21. Catastrophic Forgetting
Chapter 21 of 24 · 20 min
Alignment training can cause models to forget capabilities they had before training. This catastrophic forgetting is a fundamental challenge in continued training.
The Forgetting Mechanism
When optimizing for alignment, the model updates weights that may have been important for other tasks:
def measure_capability_forgetting(model, aligned_model, capability_tasks):
"""
Measure how much the aligned model has forgotten capabilities.
"""
forgetting_scores = {}
for task in capability_tasks:
original_performance = evaluate(model, task)
aligned_performance = evaluate(aligned_model, task)
forgetting = original_performance - aligned_performance
forgetting_scores[task] = {
"original": original_performance,
"aligned": aligned_performance,
"forgetting": forgetting,
"relative_loss": forgetting / original_performance
}
return forgetting_scores
Gradient Interference
Different training objectives compete for model weights:
def analyze_gradient_interference(task1_gradients, task2_gradients):
"""
Measure how much gradients from different tasks interfere.
High interference = high forgetting risk.
"""
# Cosine similarity between gradients
similarity = torch.nn.functional.cosine_similarity(
task1_gradients.flatten(),
task2_gradients.flatten(),
dim=0
)
# Negative similarity = interference
interference = -similarity.item()
return {
"gradient_similarity": similarity.item(),
"interference_score": interference,
"warning": interference > 0.5
}
Mitigation Strategies
Mixed Batch Training:
def mixed_batch_training(model, alignment_data, capability_data, ratio=0.7):
"""
Alternate between alignment and capability batches.
"""
while training:
# Alignment batch
alignment_batch = sample(alignment_data, batch_size=32)

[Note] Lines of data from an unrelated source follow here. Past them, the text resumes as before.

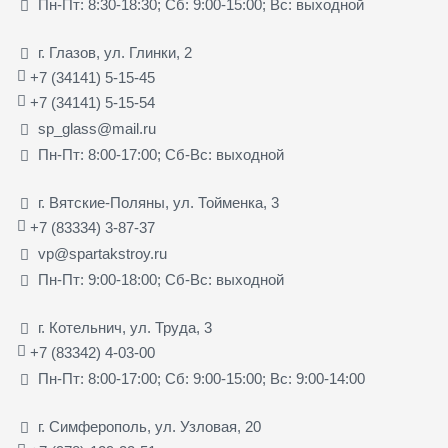
Пн-Пт: 8:30-18:30; Сб: 9:00-15:00; Вс: выходной
г. Глазов, ул. Глинки, 2
+7 (34141) 5-15-45
+7 (34141) 5-15-54
sp_glass@mail.ru
Пн-Пт: 8:00-17:00; Сб-Вс: выходной
г. Вятские-Поляны, ул. Тойменка, 3
+7 (83334) 3-87-37
vp@spartakstroy.ru
Пн-Пт: 9:00-18:00; Сб-Вс: выходной
г. Котельнич, ул. Труда, 3
+7 (83342) 4-03-00
Пн-Пт: 8:00-17:00; Сб: 9:00-15:00; Вс: 9:00-14:00
г. Симферополь, ул. Узловая, 20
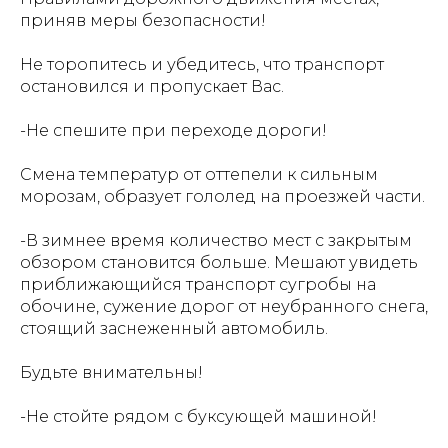
приняв меры безопасности!
Не торопитесь и убедитесь, что транспорт
остановился и пропускает Вас.
-Не спешите при переходе дороги!
Смена температур от оттепели к сильным
морозам, образует гололед на проезжей части.
-В зимнее время количество мест с закрытым
обзором становится больше. Мешают увидеть
приближающийся транспорт сугробы на
обочине, сужение дорог от неубранного снега,
стоящий заснеженный автомобиль.
Будьте внимательны!
-Не стойте рядом с буксующей машиной!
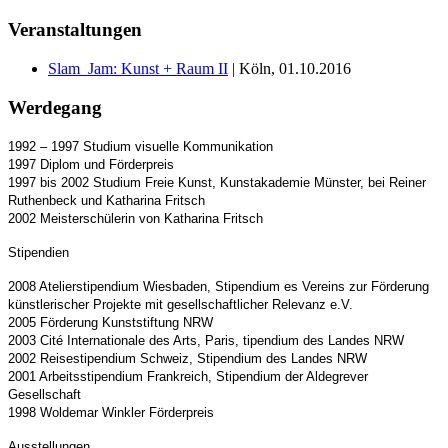
Veranstaltungen
Slam_Jam: Kunst + Raum II
| Köln, 01.10.2016
Werdegang
1992 – 1997 Studium visuelle Kommunikation
1997 Diplom und Förderpreis
1997 bis 2002 Studium Freie Kunst, Kunstakademie Münster, bei Reiner
Ruthenbeck und Katharina Fritsch
2002 Meisterschülerin von Katharina Fritsch
Stipendien
2008 Atelierstipendium Wiesbaden, Stipendium es Vereins zur Förderung
künstlerischer Projekte mit gesellschaftlicher Relevanz e.V.
2005 Förderung Kunststiftung NRW
2003 Cité Internationale des Arts, Paris, tipendium des Landes NRW
2002 Reisestipendium Schweiz, Stipendium des Landes NRW
2001 Arbeitsstipendium Frankreich, Stipendium der Aldegrever
Gesellschaft
1998 Woldemar Winkler Förderpreis
Ausstellungen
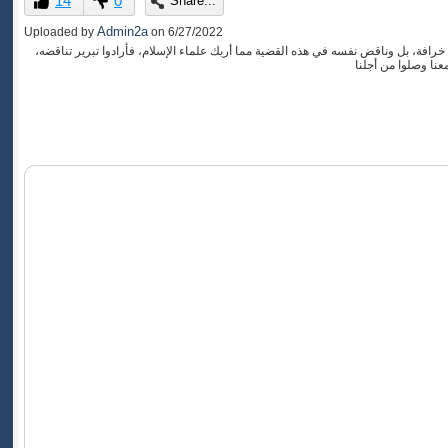
14
0
Share...
of
0
Admin2a
Uploaded by
on
6/27/2022
seconds
افة، بل وناقض نفسه في هذه القضية مما أربك علماء الإسلام، فأرادوا تبرير تناقضه،
عنا وصلوا من أجلنا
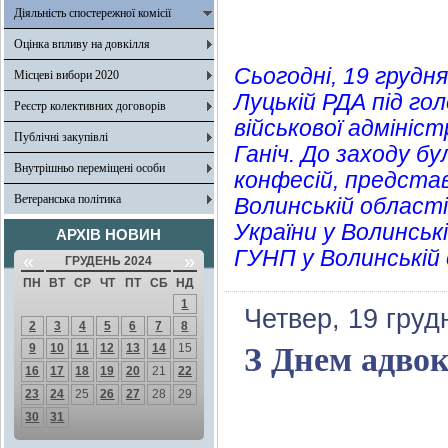
Діяльність спостережної комісії
Оцінка впливу на довкілля
Сьогодні, 19 грудн
Місцеві вибори 2020
Луцькій РДА під го
Реєстр колективних договорів
військової адмініс
Публічні закупівлі
Ганіч. До заходу б
Внутрішньо переміщені особи
конфесій, предста
Ветеранська політика
Волинській області
України у Волинські
АРХІВ НОВИН
ГУНП у Волинській 
«
»
ГРУДЕНЬ 2024
ПН
ВТ
СР
ЧТ
ПТ
СБ
НД
1
Четвер, 19 груд
2
3
4
5
6
7
8
9
10
11
12
13
14
15
З Днем адвок
16
17
18
19
20
21
22
23
24
25
26
27
28
29
30
31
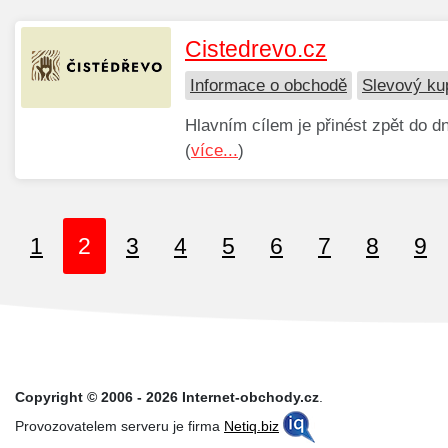
Cistedrevo.cz
Informace o obchodě
Slevový ku
Hlavním cílem je přinést zpět do d
(
více...
)
1
2
3
4
5
6
7
8
9
Copyright © 2006 - 2026 Internet-obchody.cz
.
Provozovatelem serveru je firma
Netiq.biz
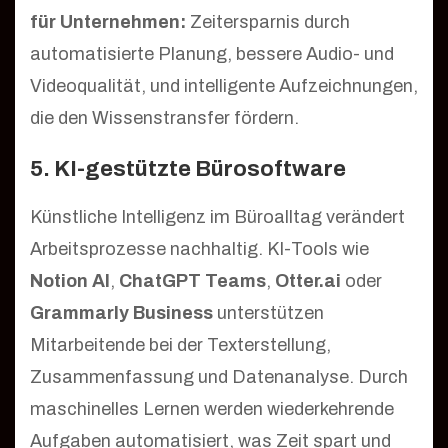
für Unternehmen:
Zeitersparnis durch
automatisierte Planung, bessere Audio- und
Videoqualität, und intelligente Aufzeichnungen,
die den Wissenstransfer fördern.
5. KI-gestützte Bürosoftware
Künstliche Intelligenz im Büroalltag verändert
Arbeitsprozesse nachhaltig. KI-Tools wie
Notion AI
,
ChatGPT Teams
,
Otter.ai
oder
Grammarly Business
unterstützen
Mitarbeitende bei der Texterstellung,
Zusammenfassung und Datenanalyse. Durch
maschinelles Lernen werden wiederkehrende
Aufgaben automatisiert, was Zeit spart und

align_loss = compute_alignment_loss(model, alignment_batch)
# Capability preservation batch
capability_batch = sample(capability_data, batch_size=32)
capability_loss = compute_capability_loss(model, capability_batch)
# Weighted combination
total_loss = ratio * align_loss + (1 - ratio) * capability_loss
total_loss.backward()
optimizer.step()
Replay Buffer:
def replay_buffer_training(model, buffer, new_data, buffer_ratio=0.2):
"""
Mix new alignment data with replay from capability training.
"""
combined_batch = []
# Sample from replay buffer (capability-preserving examples)
replay_samples = buffer.sample(int(batch_size * buffer_ratio))
combined_batch.extend(replay_samples)
# Add new alignment data
new_samples = sample(new_data, int(batch_size * (1 - buffer_ratio)))
combined_batch.extend(new_samples)
loss = compute_alignment_loss(model, combined_batch)
loss.backward()
EWC: Elastic Weight Consolidation:
def ewc_penalty(model, fisher_matrix, optimal_params, lambda_ewc=1000):
"""
Penalize changes to important parameters (identified by Fisher matrix).
"""
penalty = 0.0
for name, param in model.named_parameters():
if name in fisher_matrix:
penalty += lambda_ewc * torch.sum(
fisher_matrix[name] * (param - optimal_params[name]) ** 2
)
return penalty
EXERCISE
Train an alignment model for 5 epochs and measure forgetting on 3 capability tasks (math, coding, factual recall). Plot the tradeoff curve between alignment improvement and capability degradation.